Advanced methods of boundary integral equations for Laplace’s equation: Relations to method of fundamental solutions

Consider Laplace’s equation in a bounded simply-connected domain $S$. The harmonic functions in $S$ can be represented by boundary integral equations of the first kind (BIE), which is defined on the domain boundary $\Gamma (=\partial S)$. The unknowns are solved via the source nodes $Q$ on $\Gamma$, and their discrete algorithms are called the conventional boundary integral equation method (BIEM). From the Sobolev extension theory, the harmonic solutions can be extended to a larger simply-connected domain $S_R$ with $S\subset S_R$. We renovate the BIEM by moving the source nodes $Q$ from $\Gamma$ to ${\Gamma }_R$, to eliminate the singularity of the BIEM. Their discrete algorithms are simple and straightforward, and called the discrete boundary integral equation method (DBIEM).
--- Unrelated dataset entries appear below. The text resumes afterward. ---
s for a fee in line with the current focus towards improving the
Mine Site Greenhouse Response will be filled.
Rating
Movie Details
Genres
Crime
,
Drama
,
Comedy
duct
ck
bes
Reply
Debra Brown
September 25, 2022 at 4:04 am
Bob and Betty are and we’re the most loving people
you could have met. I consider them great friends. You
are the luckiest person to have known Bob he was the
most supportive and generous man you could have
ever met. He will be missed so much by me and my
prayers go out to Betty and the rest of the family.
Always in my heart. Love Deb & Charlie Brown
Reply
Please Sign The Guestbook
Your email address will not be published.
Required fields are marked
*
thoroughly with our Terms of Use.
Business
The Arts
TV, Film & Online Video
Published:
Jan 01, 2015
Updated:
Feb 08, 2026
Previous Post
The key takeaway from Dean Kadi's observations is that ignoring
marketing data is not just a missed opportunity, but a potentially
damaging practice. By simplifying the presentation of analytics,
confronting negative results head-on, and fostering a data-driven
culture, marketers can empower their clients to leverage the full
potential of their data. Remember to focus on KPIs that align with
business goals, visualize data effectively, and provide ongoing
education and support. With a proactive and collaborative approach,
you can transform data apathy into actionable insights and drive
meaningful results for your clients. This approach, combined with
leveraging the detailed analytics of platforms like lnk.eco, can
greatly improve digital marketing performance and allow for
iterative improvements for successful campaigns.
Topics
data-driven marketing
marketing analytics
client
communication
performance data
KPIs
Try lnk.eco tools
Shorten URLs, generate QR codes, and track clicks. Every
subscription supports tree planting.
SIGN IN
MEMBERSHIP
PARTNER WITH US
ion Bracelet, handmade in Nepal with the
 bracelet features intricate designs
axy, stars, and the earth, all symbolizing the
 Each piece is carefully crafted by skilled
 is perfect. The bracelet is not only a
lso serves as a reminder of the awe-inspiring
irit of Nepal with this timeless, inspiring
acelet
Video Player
The main effort of this paper is to explore the error analysis of the DBIEM via Galerkin approaches. An important application of the error analysis is for the method of fundamental solutions (MFS), where the source nodes $Q$ are also located on ${\Gamma }_R$. The error analysis of the MFS in Dou et al. (2020) , Li (2009), Li et al. (2023) is confined to circular/elliptic pseudo-boundaries. The error analysis of the MFS for non-circular/non-elliptic pseudo-boundaries can be obtained from this paper. Since the pseudo-boundary ${\Gamma }_R$ is different from the boundary $\Gamma$ in the conventional BIEM, the inf-sup lemma is different from that in the boundary element method (BEM). The first work is to prove the new inf-sup lemma. For polygonal domains, when polygonal pseudo-boundaries are chosen, the piecewise interpolation polynomials of low orders are used as in the finite element method (FEM) and the BEM. The error bounds are derived for smooth solutions to achieve the optimal convergence rates. This error analysis is also valid for smooth $\Gamma$, and the constant/linear and linear/quadratic elements may find wide applications. The error analysis can also be applied to the MFS. Numerical experiments are reported to verify the analysis made. This paper is essential to the error analysis of both the DBIEM and the MFS.